Isra Mi'raj

ISRA' MI'RAJ
Oleh : Syaiful Ma'arif


بسم الله الرحمن الرحيم
سُبْحَانَ الَّذِي أَسْرَى بِعَبْدِهِ لَيْلًا مِنَ الْمَسْجِدِ الْحَرَامِ إِلَى الْمَسْجِدِ الْأَقْصَى الَّذِي بَارَكْنَا حَوْلَهُ لِنُرِيَهُ مِنْ آيَاتِنَا إِنَّهُ هُوَ السَّمِيعُ الْبَصِيرُ (الاسراء)

الحمدلله الذي أظهر للوجوج محبته في لبلته الاسراء ۞ فسبحان من اسرى و بورك من سرى ۞ صلى الله و سلم على هذا العبد المحبوب الذي ارتقى أعلى ذرى ۞ و اعتلى أعلى رتبه فلله در من قال رتب تسقط الأمان حسرا ۞ سيدنا محمد أفضل خلقه و برا ۞ و على اله و صحبه خيار الوراى ۞ أما بعد

Puji syukur kepada Allah Subhanallahu wa ta’ala yang telah menciptakan langit dan bumi seluas mata memandang, yang di isinya dengan makhluk ciptaan-Nya. Yang telah menjadikan malam dan siang silih berganti serta memperjalankan seorang hamba pilihan-Nya ditengah malam sunyi dengan kecepatan kilat.

Sholawat agung berserta salam tidak pernah kering tersanjung dari lisan-lisan pengharap syafa’at hari kiamat kepada hamba pilihan sang pemberi rahmat. Sayyidana Muhammad shalallahu ‘alaihi wasalam.

Isra’ wal Mi’raj adalah bentuk legatitas serta pengukuhan kepada Nabi Muhammad sebagai utusan Allah dan sebagai nabi akhir zaman. Allah memperjalankan Nabi Muhammad ditengah malam yang sunyi berangkat dari Masjid Al-Haram di kota makkah dan tiba di Masjid Al-Aqsa di kota Palestina dengan waktu yang sangat singkat dengan kecepatan cahaya. Menaiki tunggangan mulia dari surga yang disebutnya buroq yang langkah kakinya berjarak mata memandang.
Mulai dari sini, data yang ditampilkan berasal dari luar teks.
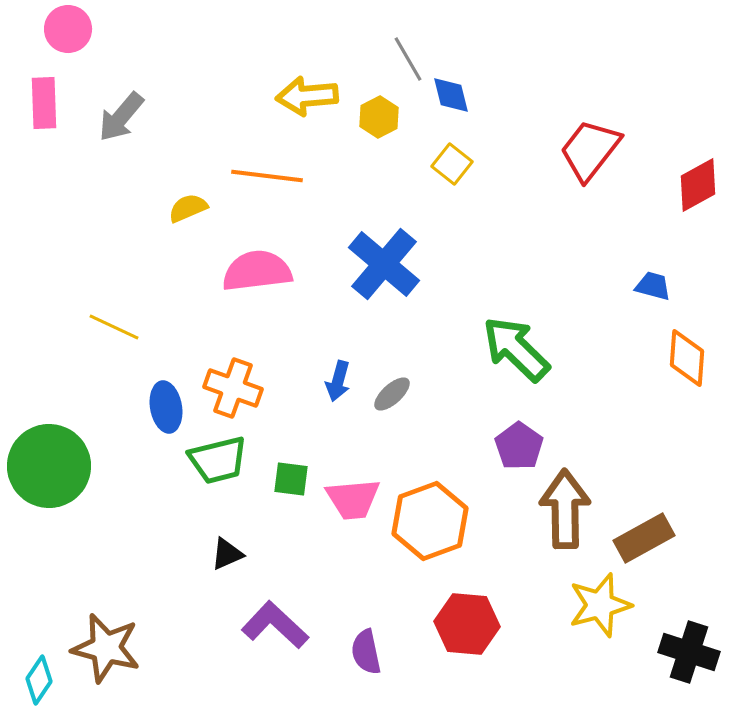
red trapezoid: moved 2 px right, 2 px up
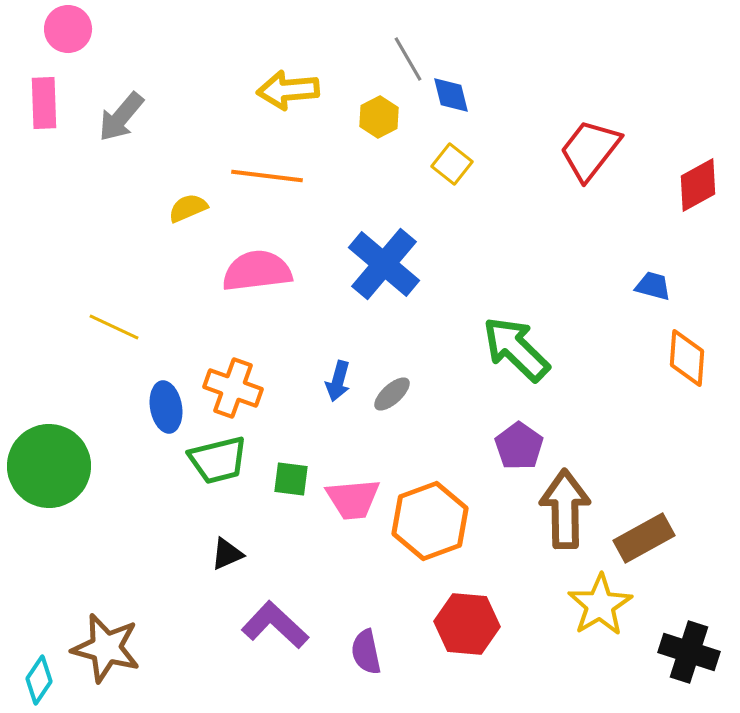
yellow arrow: moved 19 px left, 6 px up
yellow star: rotated 16 degrees counterclockwise
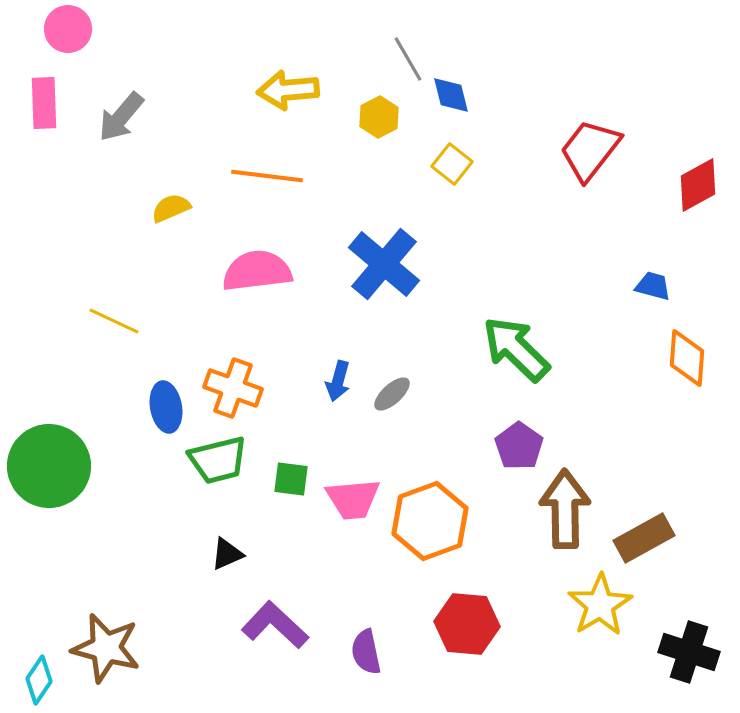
yellow semicircle: moved 17 px left
yellow line: moved 6 px up
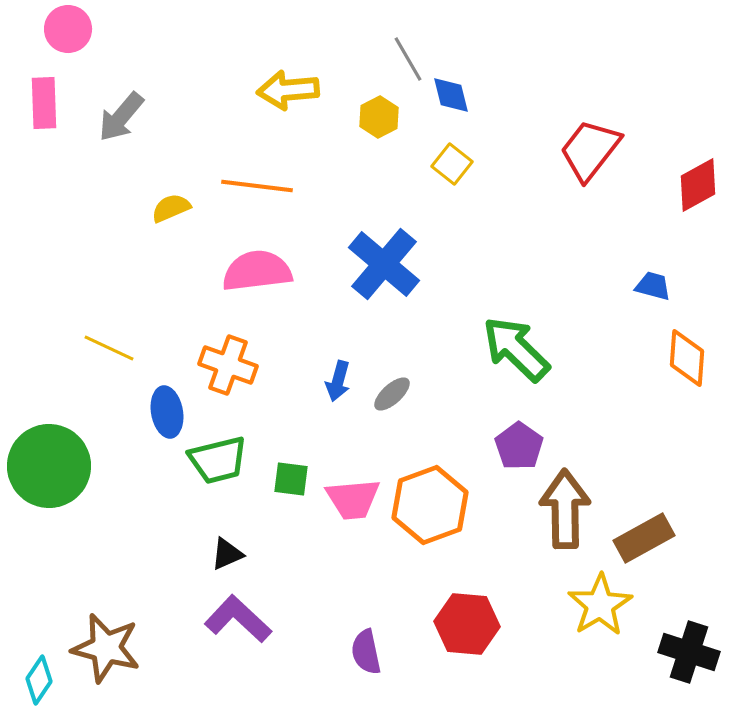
orange line: moved 10 px left, 10 px down
yellow line: moved 5 px left, 27 px down
orange cross: moved 5 px left, 23 px up
blue ellipse: moved 1 px right, 5 px down
orange hexagon: moved 16 px up
purple L-shape: moved 37 px left, 6 px up
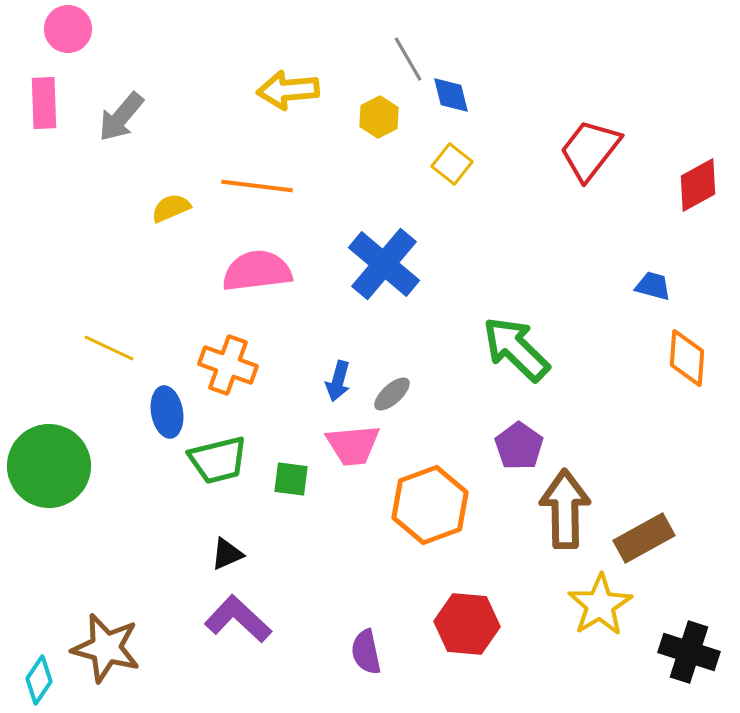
pink trapezoid: moved 54 px up
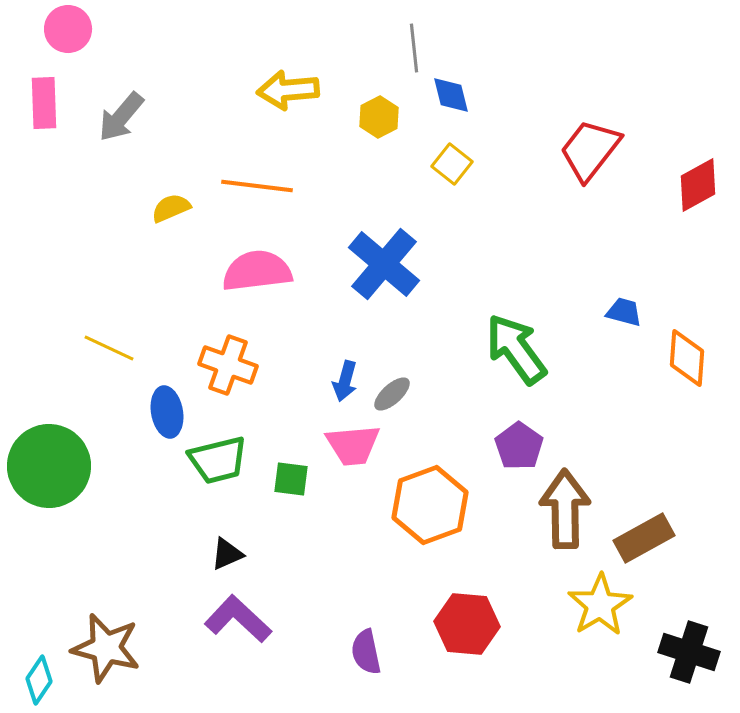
gray line: moved 6 px right, 11 px up; rotated 24 degrees clockwise
blue trapezoid: moved 29 px left, 26 px down
green arrow: rotated 10 degrees clockwise
blue arrow: moved 7 px right
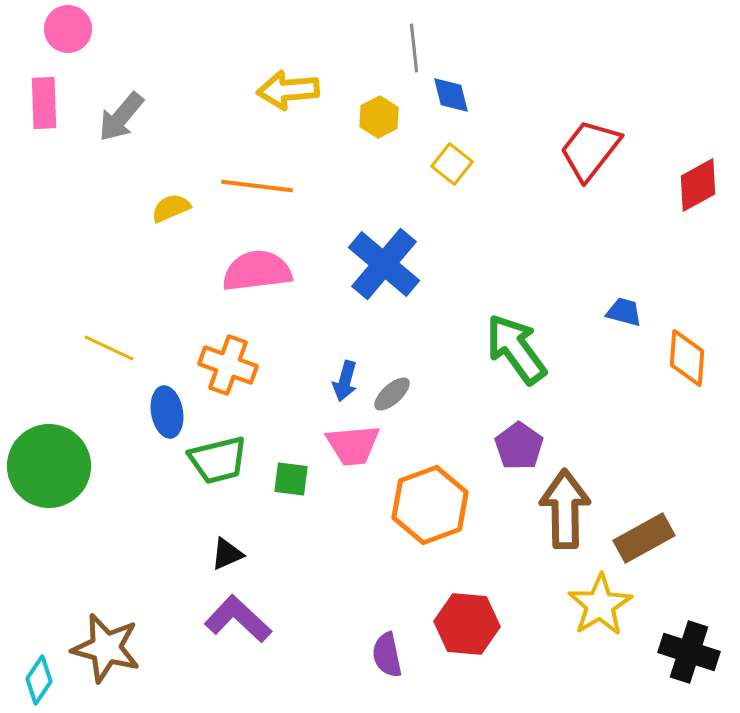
purple semicircle: moved 21 px right, 3 px down
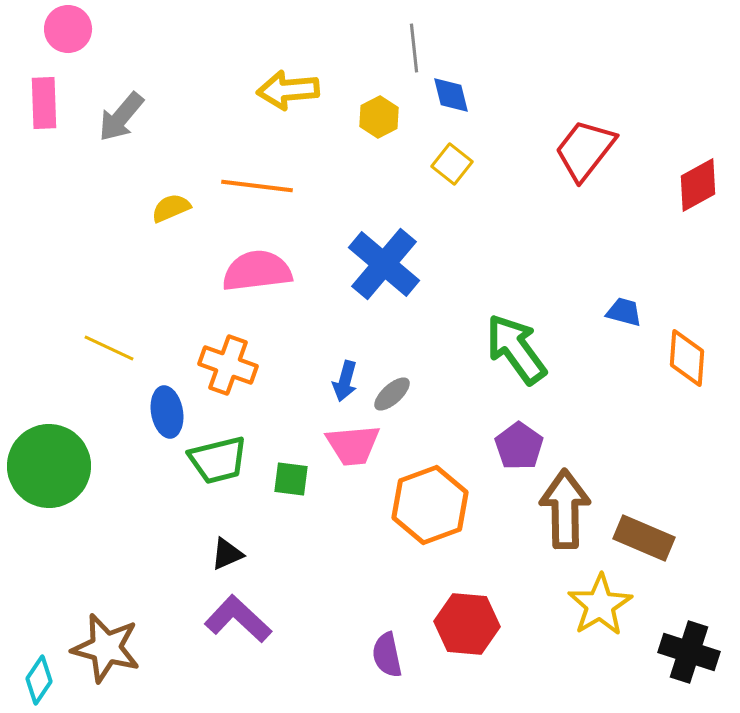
red trapezoid: moved 5 px left
brown rectangle: rotated 52 degrees clockwise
Tentang waktu kapan Rasulullah Isra’ dan Mi’raj ulama berbeda pendapat, ada 10 pendapat tentang perbedaan waktu Isra’ dan Mi’raj tetapi telah dikerucutkan menjadi 7 perbedaan ulama. Ada yang berpendapat bahwa waktu nabi diperjalankan itu pada bulan Ramadhan, ada juga yang berpendapat pada bulan Rabiul Awwal, ada juga yang bulan Rajab.

Sebagaimana yang paling banyak diambil pendapatnya adalah pada bulan Rajab. Pendapat ini dikemukakan oleh Imam An-Nawawi dalam suatu riwayat. Pendapat ini diikuti oleh mayoritas ulama setelahnya. Pun perbedaan pendapat lagi mengenai tanggalnya meskipun sama-sama sepakat bulan rajab adalah bulan dimana Rasulullah Isra’ wal Mi’raj. Lagi lagi pendapat yang paling banyak yang sering dijadikan pedoman yaitu pada tangal 27 Rajab tepatnya. Tetapi meskipun banyak perpedaan bukan menjadi suatu hambatan untuk para mujtahid dan ulama ulama terdahulu begitu juga ulama kini menemukan persatuan.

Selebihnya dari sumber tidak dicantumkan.